L'Edizione 2007 dell'Indice di Libertà Economica dell'Unione Europea (ILEUE) estende la propria copertura anche ad alcuni paesi della ex-Jugoslavia e della sponda sud del Mediterraneo (Figura1).

Si tratta di regioni vicine all'Unione e con le quali vi sono relazioni economiche e flussi migratori. Si voleva così confrontare la performance di questi "vicini di casa" con la performance ottenuta dall'UE (Figura2).

Si raccomanda prudenza nella lettura dei risultati, dato che estendere a paesi differenti un indice pensato per una realtà come l'Unione Europea potrebbe, a volte, dare risultati distorti.

Performance dei paesi mediterranei

Analizzando le performance ottenute dai paesi analizzati osserviamo risultati diversi per i due cluster di paesi (Figura3):

·Tra i paesi della ex-Jugoslavia ve ne sono alcuni che esprimono buone performance. La Macedonia (8,16) e la Croazia (7,58), ottengono un voto migliore rispetto a quello ottenuto dall'Italia. La prima, in tutti gli anni considerati, mantiene un risultato superiore a quello dell'Unione Europea;

·Insufficienti invece i voti relativi a Serbia e Montenegro e Albania, anche se quest'ultima si avvicina alla sufficienza, con un voto pari a 5,95 nel 2005;

. I paesi della sponda sud del Mediterraneo ottengono invece tutti voti inferiori a quelli dell'Unione Europea; solo Marocco e Tunisia ottengono voti in qualche modo paragonabili;

·Nettamente insufficiente il voto ottenuto dalla Libia.

Per quel che riguarda le singole aree di analisi notiamo dei buoni risultati con riferimento al Peso dello Stato, grazie a un settore pubblico meno sviluppato. Croazia, Macedonia e Albania ottengono sotto questo profilo voti al di sopra della media comunitaria.
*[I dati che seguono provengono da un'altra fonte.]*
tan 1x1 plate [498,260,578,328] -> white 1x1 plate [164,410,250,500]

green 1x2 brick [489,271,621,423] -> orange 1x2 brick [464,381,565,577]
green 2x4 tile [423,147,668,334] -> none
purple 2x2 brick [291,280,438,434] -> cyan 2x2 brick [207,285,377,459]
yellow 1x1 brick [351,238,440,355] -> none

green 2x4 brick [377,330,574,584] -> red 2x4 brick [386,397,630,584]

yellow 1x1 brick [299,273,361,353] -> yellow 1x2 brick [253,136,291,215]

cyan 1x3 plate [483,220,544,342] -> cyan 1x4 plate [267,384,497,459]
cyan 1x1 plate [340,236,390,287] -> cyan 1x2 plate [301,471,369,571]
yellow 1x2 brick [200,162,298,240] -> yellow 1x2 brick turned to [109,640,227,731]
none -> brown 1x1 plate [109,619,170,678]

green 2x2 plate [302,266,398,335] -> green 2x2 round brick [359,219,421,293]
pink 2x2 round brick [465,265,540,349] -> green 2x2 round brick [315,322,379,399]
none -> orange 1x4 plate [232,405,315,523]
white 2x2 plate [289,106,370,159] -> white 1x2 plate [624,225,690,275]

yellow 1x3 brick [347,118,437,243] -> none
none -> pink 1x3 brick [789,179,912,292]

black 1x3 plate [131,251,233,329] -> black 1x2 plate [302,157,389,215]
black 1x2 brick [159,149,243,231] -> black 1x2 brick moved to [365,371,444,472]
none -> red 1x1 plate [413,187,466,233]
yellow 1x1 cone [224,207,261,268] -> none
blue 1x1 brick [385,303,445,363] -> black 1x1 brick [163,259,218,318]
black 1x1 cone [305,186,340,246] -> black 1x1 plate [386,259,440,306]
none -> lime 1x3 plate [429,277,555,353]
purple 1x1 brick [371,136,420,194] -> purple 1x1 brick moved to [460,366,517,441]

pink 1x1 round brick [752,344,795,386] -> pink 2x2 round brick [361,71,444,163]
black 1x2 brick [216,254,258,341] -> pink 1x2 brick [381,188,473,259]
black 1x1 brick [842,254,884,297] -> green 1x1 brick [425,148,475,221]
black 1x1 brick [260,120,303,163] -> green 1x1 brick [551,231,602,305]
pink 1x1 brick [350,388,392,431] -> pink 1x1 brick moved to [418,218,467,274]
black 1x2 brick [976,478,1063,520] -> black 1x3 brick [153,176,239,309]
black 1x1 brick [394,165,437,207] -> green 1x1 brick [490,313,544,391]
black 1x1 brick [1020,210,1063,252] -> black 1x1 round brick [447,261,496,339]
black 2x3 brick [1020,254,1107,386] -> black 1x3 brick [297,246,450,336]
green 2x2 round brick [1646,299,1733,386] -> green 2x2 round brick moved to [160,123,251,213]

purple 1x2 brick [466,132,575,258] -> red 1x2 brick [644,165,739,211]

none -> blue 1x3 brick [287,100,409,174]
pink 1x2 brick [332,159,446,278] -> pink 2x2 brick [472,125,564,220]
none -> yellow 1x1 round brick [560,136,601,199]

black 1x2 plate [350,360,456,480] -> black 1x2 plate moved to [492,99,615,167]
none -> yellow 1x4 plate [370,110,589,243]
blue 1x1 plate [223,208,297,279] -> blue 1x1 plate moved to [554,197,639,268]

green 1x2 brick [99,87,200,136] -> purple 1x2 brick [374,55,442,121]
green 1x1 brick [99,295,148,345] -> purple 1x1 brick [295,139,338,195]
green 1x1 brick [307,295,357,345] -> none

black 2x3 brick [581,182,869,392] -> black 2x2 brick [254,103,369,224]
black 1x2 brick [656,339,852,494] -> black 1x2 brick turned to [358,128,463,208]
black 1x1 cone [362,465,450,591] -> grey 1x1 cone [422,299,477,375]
Positivi anche i risultati nel campo della Stabilità dei prezzi.
Meno buoni i risultati nelle aree Struttura dell'economia e Legalità, in cui il gap rispetto all'UE è più marcato.

Sul fronte del Mercato del Credito risultano ancora insufficienti Libia ed Egitto sul versante nord Africa e Albania su quello della ex-Jugoslavia.

Evoluzione della libertà economica nel Mediterraneo

Se analizziamo l'evoluzione storica (Figura4 e Figura5) della libertà economica in questi paesi (sono però solo disponibili i dati a partire dal 2000) osserviamo che:

·I Paesi della ex-Jugoslavia seguono tutti un trend positivo e ottengono nel 2005 voti superiori a quelli riferiti al 2000;

. Meno omogeneo è l'andamento delle performance dei paesi del sud del Mediterraneo; migliorano Marocco, Algeria e Tunisia, mentre scendono i voti relativi a Libia ed Egitto;

· Il voto relativo al Peso dello Stato, nei paesi del sud del Mediterraneo, è in calo mentre; aumentano, sia pur lievemente, i voti ottenuti nel campo Struttura dell'economia;

Confronti con i paesi mediterranei dell'UE e conclusioni

Dal confronto con i paesi dell'UE che si affacciano sul Mediterraneo emerge un gap ancora rilevante (Figura6). Soprattutto Albania, Algeria, Egitto, Libia e Serbia/Montenegro sono molto distanti dai livelli europei. Costituiscono un'eccezione Macedonia e Croazia che superano (rispettivamente con 8,2 e 7,6) il voto ottenuto dall'Italia.

Osservando il voto della Turchia, anch'essa affacciata sul Mediterraneo e con cui è in corso una non facile trattativa per l'adesione all'Unione Europea, notiamo un gap ancora più rilevante, dato che la Turchia è, dal punto di vista di libertà economica, tra i "peggiori" paesi del cluster analizzato.

Concludendo, si può osservare come il range di voti ottenuto da questo gruppo di paesi sia piuttosto esteso, e vada da giudizi molto elevati a giudizi insufficienti. Tuttavia il gap complessivo sotto il profilo della libertà economica, rispetto alla vicina Unione Europea, rimane ancora rilevante.